The case was first brought in the U.S. District Court for the Eastern District of Louisiana in March 2023, and included seven claims against the parish for allegedly violating the groups’ constitutional and statutory civil rights, including violations of the 13th, 14th, and 15th Amendments. It also relied on a post-Civil War-era civil rights law. The plaintiffs sought a declaratory judgment that the parish’s policies are unlawful and asked the court to invalidate the land-use plan’s provisions directing industrial development to their districts. It also sought injunctive relief, asking the court to order a halt to the siting of more industrial facilities in their districts.

But the district court dismissed the case in November 2023, finding the plaintiff groups lacked standing and granting the parish’s motion to dismiss. “Alleging broadly unequal treatment as the basis for numerous claims does not suffice to meet” the burden of establishing injury, Judge Carl Barbier wrote in dismissing all seven claims.

Novel Litigation

Last May, the groups appealed the novel case to the 5th Circuit, where parish officials continued to argue they lacked standing. “Plaintiffs, unhappy with environmental emissions of private industry . . . file suit against the parish attacking decades of land-use decisions under the guise of constitutional claims,” the parish said in a filing.

The Louisiana groups raised four arguments in the appeal, all centering on their position that the district court erred in finding they lacked standing.

After hearing oral argument Oct. 10, the panel’s decision agrees with the plaintiffs on all counts, reversing the district court holding and remanding the case to Barbier.

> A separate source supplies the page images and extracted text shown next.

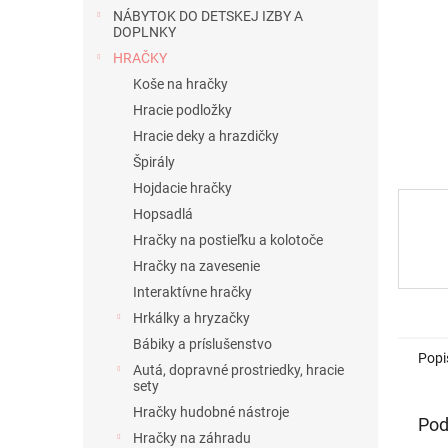
NÁBYTOK DO DETSKEJ IZBY A
DOPLNKY
HRAČKY
Koše na hračky
Hracie podložky
Hracie deky a hrazdičky
Špirály
Hojdacie hračky
Hopsadlá
Hračky na postieľku a kolotoče
Hračky na zavesenie
Interaktívne hračky
Hrkálky a hryzačky
Bábiky a príslušenstvo
Popi
Autá, dopravné prostriedky, hracie
sety
Hračky hudobné nástroje
Pod
Hračky na záhradu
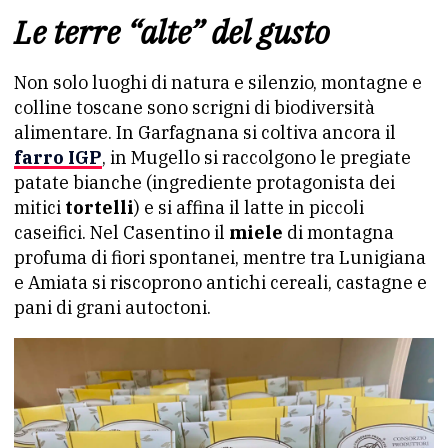
Le terre “alte” del gusto
Non solo luoghi di natura e silenzio, montagne e
colline toscane sono scrigni di biodiversità
alimentare. In Garfagnana si coltiva ancora il
farro IGP
, in Mugello si raccolgono le pregiate
patate bianche (ingrediente protagonista dei
mitici
tortelli
) e si affina il latte in piccoli
caseifici. Nel Casentino il
miele
di montagna
profuma di fiori spontanei, mentre tra Lunigiana
e Amiata si riscoprono antichi cereali, castagne e
pani di grani autoctoni.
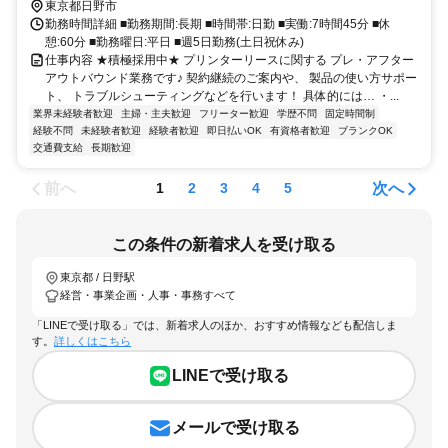
東京都日野市
勤務時間詳細 ■勤務期間:長期 ■時間帯:日勤 ■実働:7時間45分 ■休
憩:60分 ■勤務曜日:平日 ■週5日勤務(土日祝休み)
仕事内容 ★積極採用中★ プリンターリースに関する プレ・アフター
アウトバウンド業務です♪ 契約継続のご案内や、 製品の使い方サポー
ト、 トラブルシューティングなどを行います！ 具体的には… ・...
業界未経験者歓迎
主婦・主夫歓迎
フリーター歓迎
学歴不問
固定時間制
経験不問
未経験者歓迎
経験者歓迎
即日払いOK
有資格者歓迎
ブランクOK
交通費支給
長期歓迎
前へ
次へ
1
2
3
4
5
この条件の新着求人を受け取る
東京都 / 日野駅
経営・事業企画・人事・事務すべて
「LINEで受け取る」では、新着求人のほか、おすすめ情報なども配信しま
す。
詳しくはこちら
LINEで受け取る
メールで受け取る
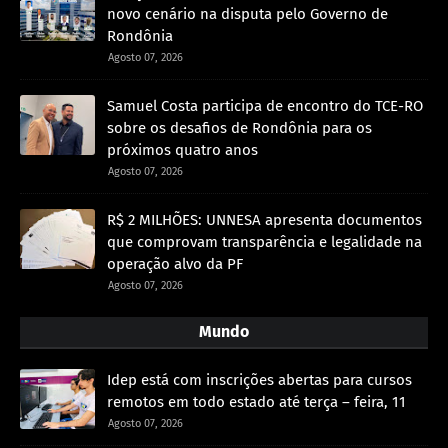
novo cenário na disputa pelo Governo de
Rondônia
Agosto 07, 2026
Samuel Costa participa de encontro do TCE-RO
sobre os desafios de Rondônia para os
próximos quatro anos
Agosto 07, 2026
R$ 2 MILHÕES: UNNESA apresenta documentos
que comprovam transparência e legalidade na
operação alvo da PF
Agosto 07, 2026
Mundo
Idep está com inscrições abertas para cursos
remotos em todo estado até terça – feira, 11
Agosto 07, 2026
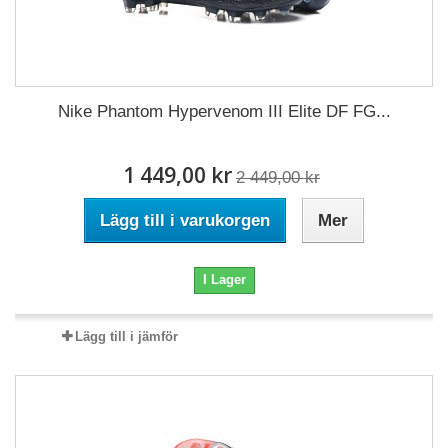
Nike Phantom Hypervenom III Elite DF FG...
1 449,00 kr
2 449,00 kr
Lägg till i varukorgen
Mer
I Lager
Lägg till i jämför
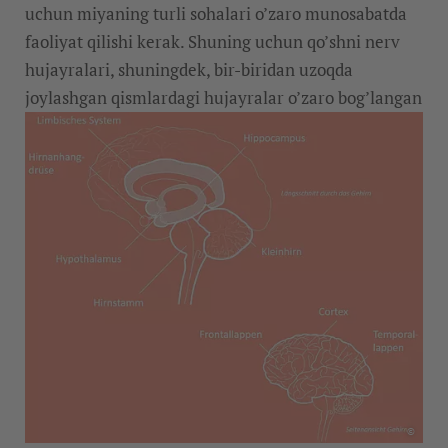
uchun miyaning turli sohalari o’zaro munosabatda
faoliyat qilishi kerak. Shuning uchun qo’shni nerv
hujayralari, shuningdek, bir-biridan uzoqda
joylashgan qismlardagi hujayralar o’zaro bog’langan
©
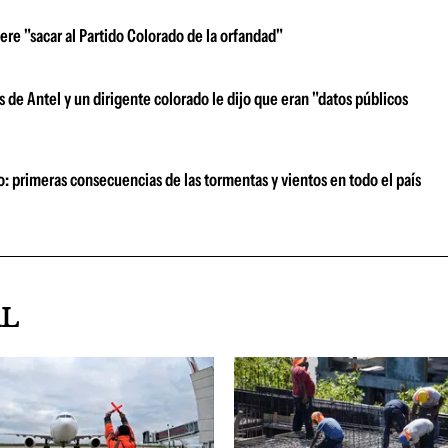
iere "sacar al Partido Colorado de la orfandad"
 de Antel y un dirigente colorado le dijo que eran "datos públicos
o: primeras consecuencias de las tormentas y vientos en todo el país
AL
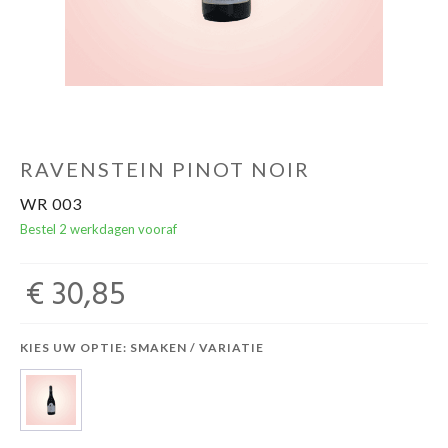
RAVENSTEIN PINOT NOIR
WR 003
Bestel 2 werkdagen vooraf
€ 30,85
KIES UW OPTIE: SMAKEN / VARIATIE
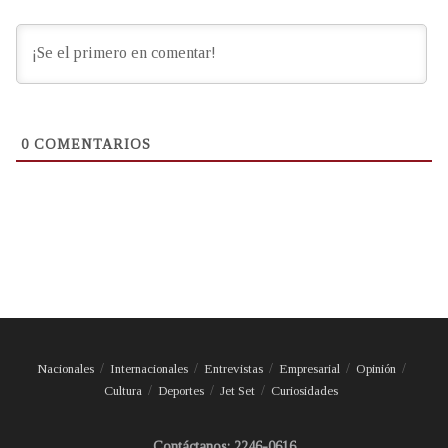
0
COMENTARIOS
Nacionales
Internacionales
Entrevistas
Empresarial
Opinión
Cultura
Deportes
Jet Set
Curiosidades
Contáctanos: 2246-0616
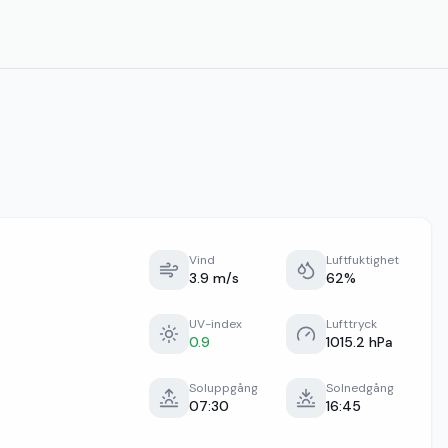
Vind
Luftfuktighet
3.9 m/s
62%
UV-index
Lufttryck
0.9
1015.2 hPa
Soluppgång
Solnedgång
07:30
16:45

“Of course, whether the organizations will prove their allegations or prevail on any of their claims remains to be seen,” the opinion says. “At this juncture, however, we merely acknowledge that they have standing to pursue them.”

The opinion was written by Judge Carl Stewart, a Clinton appointee, and joined by Senior Judge Patrick Higginbotham, a Reagan appointee, and Judge Catharina Haynes, a George W. Bush appointee.

The St. James Parish Council did not respond to a request for comment on the holding or whether it will seek further appeal.

But the Louisiana EJ groups are touting the decision to allow their case to proceed. Barbara Washington of Inclusive Louisiana added, “We are so grateful that the judges have allowed our moratorium case to continue in court. Now, on to the next battle.”

The case was brought by lawyers from the Center for Constitutional Rights and Tulane Law Clinic.